El sistema es un gran invento del mundo moderno, pero es un proyecto aún en proceso
La democracia es la peor forma de Gobierno, excepto todas las otras, habría dicho Winston Churchill, palabras más, palabras menos. Y ahora vemos por qué. España se debate en una crisis política por la fragmentación del voto. Toda vez que no hay segunda vuelta y un Congreso formado por minorías debe elegir al jefe de Gobierno, existe el riesgo de que la próxima Administración termine siendo una versión de las efímeras, débiles y confusas presidencias italianas de los últimos años.
En Estados Unidos, los republicanos siguen secuestrados por un candidato bocazas, Donald Trump, incapaz de ganar la presidencia pero con la suficiente habilidad para modificar la agenda de campaña a punta de improperios.
En México los procesos electorales son rehenes de un partido, el Verde, diseñado para institucionalizar la corrupción política, al estar blindado contra la penalización de sus reiteradas violaciones y la imposibilidad de impedir el esquema de prebendas del que este partido se beneficia.
Al igual que en España, la fragmentación del voto amenaza con convertir al próximo presidente mexicano, cualquiera que este sea, en un representante de minorías. Con la división de la izquierda en Morena y PRD, y la probable presencia de candidatos independientes, el ganador podría llevarse la contienda con poco más del 25% de los votos. Y si a esto añadimos que el abstencionismo ronda un 40% del padrón electoral, el próximo presidente podría asumir el poder gracias al sufragio de apenas uno de cada siete mexicanos: los seis restantes no habrían votado por él (o ella).
Ciertamente, la democracia electoral apesta. Y eso por mencionar sólo los entrampamientos institucionales. Mucho más grave es la perversión de la noción original de un Gobierno de ciudadanos. En las sociedades occidentales, la contienda electoral comienza a parecerse demasiado a una batalla de recaudación de fondos de campaña. Las agendas de los candidatos cada vez dependen más de las exigencias dictadas por el cabildeo de las grandes corporaciones, verdaderas patrocinadoras de los aspirantes al poder.
Y por otra parte, la clase política se ha convertido en un gremio mucho más interesado en protegerse a sí mismo que en canalizar los intereses de sus representados. Obstaculizan la rendición de cuentas, abogan por la opacidad, se reparten en cuotas partidistas las posiciones destinadas a la sociedad civil, se protegen entre ellos. En suma, salvo por la jornada electoral, la vida pública tiene muy poco de democrática en la gran mayoría de las sociedades occidentales, particularmente allá donde el tejido institucional no ha madurado lo suficiente como para contrarrestar la autonomía de la clase política.

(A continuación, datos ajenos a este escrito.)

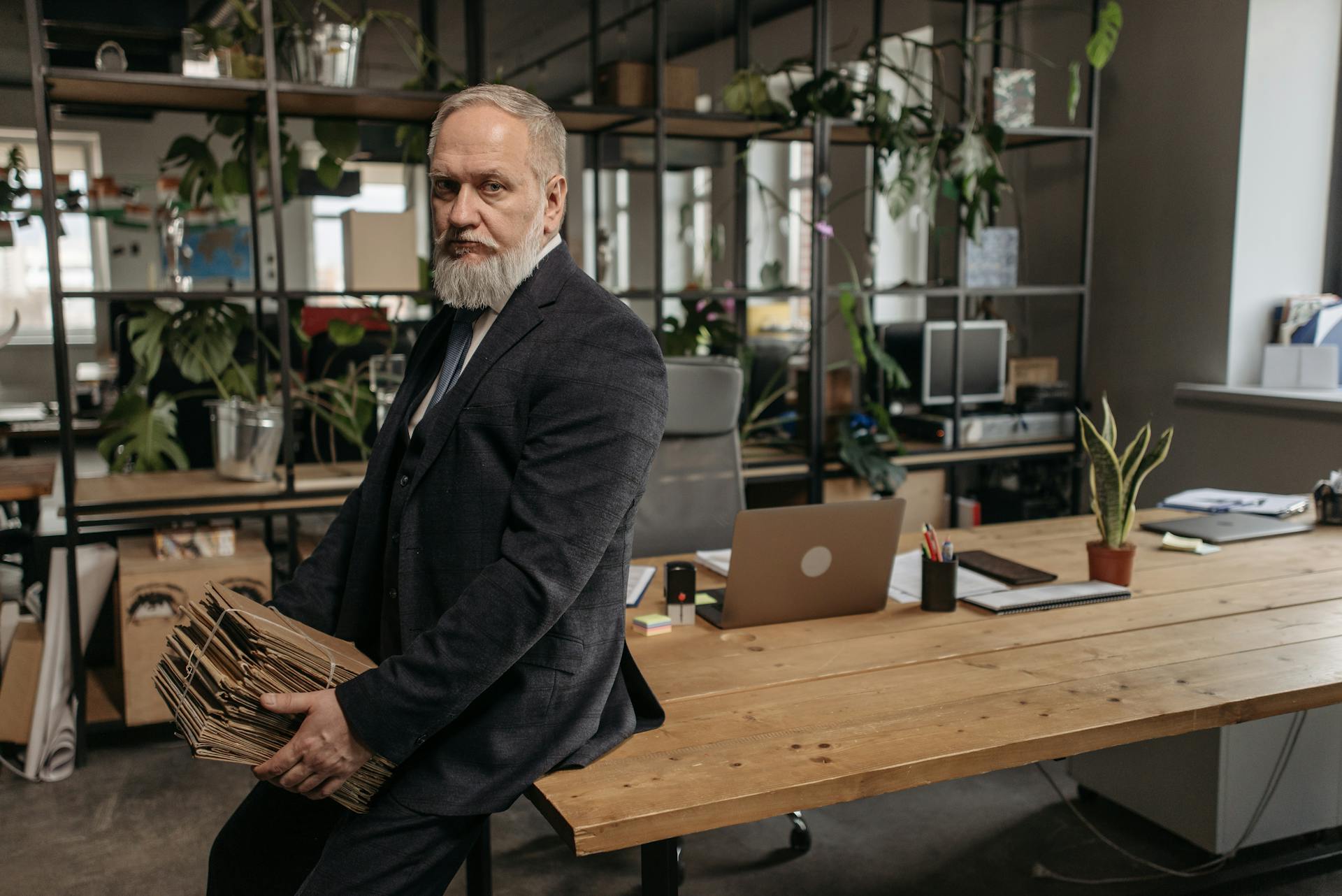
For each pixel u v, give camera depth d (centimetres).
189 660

Y sin embargo, es lo que hay. Los excesos de la dictadura, de la monarquía, de los Estados religiosos o comunistas convierten en pecados veniales las fallas de los sistemas democráticos. Tiene algo mágico y fascinante el hecho de que una fracción de la élite abandone el poder porque los ciudadanos así lo determinan, como acaba de suceder en Argentina o pasó en México en 2000 y en 2012. Durante la mayor parte de la historia de la humanidad fue un tema que solía resolverse con grandes dosis de sangre y fuego.
Y desde luego no es lo mismo el entrampamiento que padece España, justamente por una fragmentación del voto de los ciudadanos, que los fraudes electorales que no hemos podido desterrar en México, o el daño por el cabildeo millonario que ha prostituido las campañas en Estados Unidos. La democracia es un gran invento del mundo moderno, pero es un proyecto aún en proceso. Es frágil, imperfecta y tiene serios problemas de diseño. Pero no tenemos otra alternativa que perseverar en ella, asumir los costos del aprendizaje y profundizarla. Lo demás es el abismo.